İktidardan son dönemlerde kadın hakları ve bedeni üzerinden yapılan değerlendirmeler ve Cumhurbaşkanı Recep Tayyip Erdoğan tarafından 2025 yılının “Aile Yılı” olarak ilan edilmesine ilişkin tartışmalar sürüyor. Feministler ve kadın hakları aktivistleri, bu yaklaşımlara tepki gösterdi.
“20 yıldır süren uygulamaların bir devamı”

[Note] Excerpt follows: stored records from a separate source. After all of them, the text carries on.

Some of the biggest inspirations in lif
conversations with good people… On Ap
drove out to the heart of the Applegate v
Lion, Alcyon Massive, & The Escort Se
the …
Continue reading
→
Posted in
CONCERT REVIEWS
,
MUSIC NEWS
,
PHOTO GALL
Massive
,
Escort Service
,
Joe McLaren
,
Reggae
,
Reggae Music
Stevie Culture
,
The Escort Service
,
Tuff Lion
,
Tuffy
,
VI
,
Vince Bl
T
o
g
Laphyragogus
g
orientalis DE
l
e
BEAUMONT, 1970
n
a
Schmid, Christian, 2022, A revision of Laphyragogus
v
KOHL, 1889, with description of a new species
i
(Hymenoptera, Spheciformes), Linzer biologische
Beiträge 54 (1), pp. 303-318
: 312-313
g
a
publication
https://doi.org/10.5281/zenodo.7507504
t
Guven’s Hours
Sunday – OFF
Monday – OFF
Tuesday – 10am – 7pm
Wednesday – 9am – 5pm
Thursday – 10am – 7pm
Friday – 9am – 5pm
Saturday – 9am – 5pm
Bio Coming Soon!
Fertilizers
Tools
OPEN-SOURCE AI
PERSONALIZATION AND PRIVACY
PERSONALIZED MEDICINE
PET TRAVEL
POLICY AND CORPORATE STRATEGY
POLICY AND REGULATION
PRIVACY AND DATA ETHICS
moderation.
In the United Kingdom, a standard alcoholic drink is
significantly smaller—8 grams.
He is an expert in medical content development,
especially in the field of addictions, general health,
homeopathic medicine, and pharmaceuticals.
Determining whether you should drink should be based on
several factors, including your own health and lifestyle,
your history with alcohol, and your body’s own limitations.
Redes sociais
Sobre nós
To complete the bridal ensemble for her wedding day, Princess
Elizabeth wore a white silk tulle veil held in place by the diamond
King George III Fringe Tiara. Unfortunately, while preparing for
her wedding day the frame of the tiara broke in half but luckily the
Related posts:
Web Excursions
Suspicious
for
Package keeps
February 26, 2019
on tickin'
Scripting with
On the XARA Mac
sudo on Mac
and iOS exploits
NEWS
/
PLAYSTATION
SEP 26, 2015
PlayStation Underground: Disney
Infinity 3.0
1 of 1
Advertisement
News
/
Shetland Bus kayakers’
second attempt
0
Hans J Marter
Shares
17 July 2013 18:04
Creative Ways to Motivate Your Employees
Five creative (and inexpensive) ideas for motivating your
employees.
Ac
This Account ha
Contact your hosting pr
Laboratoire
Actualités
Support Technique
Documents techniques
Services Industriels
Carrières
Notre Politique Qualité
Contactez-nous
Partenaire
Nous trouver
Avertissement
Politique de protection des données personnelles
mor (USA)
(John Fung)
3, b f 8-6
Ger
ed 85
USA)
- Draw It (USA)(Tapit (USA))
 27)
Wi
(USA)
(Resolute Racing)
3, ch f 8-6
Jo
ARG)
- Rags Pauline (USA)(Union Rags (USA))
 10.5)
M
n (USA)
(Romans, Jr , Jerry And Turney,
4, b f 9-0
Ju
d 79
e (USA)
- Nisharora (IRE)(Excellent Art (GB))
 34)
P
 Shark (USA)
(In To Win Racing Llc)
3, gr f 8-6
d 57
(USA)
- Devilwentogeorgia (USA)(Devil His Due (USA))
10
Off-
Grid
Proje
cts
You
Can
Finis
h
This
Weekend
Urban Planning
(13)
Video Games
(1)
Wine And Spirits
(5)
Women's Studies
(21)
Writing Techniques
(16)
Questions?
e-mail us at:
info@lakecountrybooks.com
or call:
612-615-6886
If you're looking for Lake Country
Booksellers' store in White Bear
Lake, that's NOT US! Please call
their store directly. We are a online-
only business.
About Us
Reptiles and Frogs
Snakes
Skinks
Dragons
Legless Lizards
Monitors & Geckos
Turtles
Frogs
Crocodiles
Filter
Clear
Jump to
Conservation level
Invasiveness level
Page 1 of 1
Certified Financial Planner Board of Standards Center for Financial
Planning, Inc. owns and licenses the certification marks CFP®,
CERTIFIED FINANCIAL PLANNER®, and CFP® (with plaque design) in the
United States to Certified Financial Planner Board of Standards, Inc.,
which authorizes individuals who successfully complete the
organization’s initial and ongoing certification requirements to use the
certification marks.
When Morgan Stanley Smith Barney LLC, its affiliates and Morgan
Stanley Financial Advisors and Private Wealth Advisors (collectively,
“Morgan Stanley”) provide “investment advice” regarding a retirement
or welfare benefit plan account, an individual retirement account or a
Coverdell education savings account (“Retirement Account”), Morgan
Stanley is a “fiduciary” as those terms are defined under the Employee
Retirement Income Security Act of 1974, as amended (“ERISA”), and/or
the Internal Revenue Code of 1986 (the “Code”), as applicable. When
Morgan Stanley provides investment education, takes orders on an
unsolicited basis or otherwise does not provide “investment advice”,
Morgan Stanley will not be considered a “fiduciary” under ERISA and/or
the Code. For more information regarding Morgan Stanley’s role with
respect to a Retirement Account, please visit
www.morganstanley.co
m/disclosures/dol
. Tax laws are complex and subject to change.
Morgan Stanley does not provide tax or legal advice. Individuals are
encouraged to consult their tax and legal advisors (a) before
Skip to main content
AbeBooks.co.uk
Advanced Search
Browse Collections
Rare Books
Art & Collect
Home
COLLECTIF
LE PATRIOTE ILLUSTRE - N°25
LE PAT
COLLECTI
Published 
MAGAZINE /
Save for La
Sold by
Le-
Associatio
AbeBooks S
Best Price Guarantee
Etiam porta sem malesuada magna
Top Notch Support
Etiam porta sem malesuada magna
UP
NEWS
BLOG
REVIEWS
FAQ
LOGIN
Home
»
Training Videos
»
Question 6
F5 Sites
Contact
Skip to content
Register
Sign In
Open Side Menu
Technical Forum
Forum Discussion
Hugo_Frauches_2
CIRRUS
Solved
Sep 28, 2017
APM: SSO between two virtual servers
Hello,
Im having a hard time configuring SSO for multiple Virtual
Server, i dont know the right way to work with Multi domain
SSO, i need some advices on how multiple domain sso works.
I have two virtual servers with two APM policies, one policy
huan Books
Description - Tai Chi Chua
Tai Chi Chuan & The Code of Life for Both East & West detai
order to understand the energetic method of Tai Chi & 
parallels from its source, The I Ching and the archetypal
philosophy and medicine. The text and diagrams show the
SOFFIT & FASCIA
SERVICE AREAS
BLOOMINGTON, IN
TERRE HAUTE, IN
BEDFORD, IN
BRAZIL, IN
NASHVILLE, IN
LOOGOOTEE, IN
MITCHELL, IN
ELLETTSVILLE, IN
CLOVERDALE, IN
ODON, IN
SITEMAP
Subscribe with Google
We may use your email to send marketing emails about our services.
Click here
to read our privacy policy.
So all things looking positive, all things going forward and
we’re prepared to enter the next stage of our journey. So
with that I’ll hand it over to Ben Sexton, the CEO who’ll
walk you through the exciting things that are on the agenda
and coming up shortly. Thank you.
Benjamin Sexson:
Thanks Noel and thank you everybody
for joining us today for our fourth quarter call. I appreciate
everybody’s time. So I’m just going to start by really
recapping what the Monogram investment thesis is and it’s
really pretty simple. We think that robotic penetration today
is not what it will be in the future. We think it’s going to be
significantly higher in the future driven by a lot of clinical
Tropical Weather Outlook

ANKA Haber Ajansı’na konuşan siyaset bilimci Doç. Dr. Yasemin Özgün, iktidarın ‘Aile Yılı’ programının yıllardır süren, kadınları yok sayan, görmezden gelen politikaların bir devamı olduğunu belirterek şunları söyledi:
“Biz feministler ve kadın mücadelesi veren kadınlar, aile adı altında kadını aile içine hapsedip kadın ve LGBTİQ artıların varoluşunu, mücadelelerini, görmezden gelen, aile içindeki her türlü cinsel ya da şiddette dayalı sömürü, istismar pek çok şeye maruz bırakan bakış açısının sonucu diye düşünüyoruz. Aile Bakanlığı, Kadın Bakanlığı’nın yerini aldı. 20 yıldır süren uygulamaların bir devamı olduğunu düşünüyorum. Kadınların birey olarak var olmalarının önündeki en büyük engellerden bir tanesi kadınları aile içinde tanımlamak. Aynı şekilde LGBTİQ artı bireyler de bunun içinde. Onları da bir tehdit olarak görmek, ailenin, üremenin önünde bir engel olarak görmek. Nüfus politikaları ile pek çok şeyi belirleyip kadınları da LGBTİQ artıları da bunun içine sıkıştırmak anlamına geliyor bütün bu politikalar.”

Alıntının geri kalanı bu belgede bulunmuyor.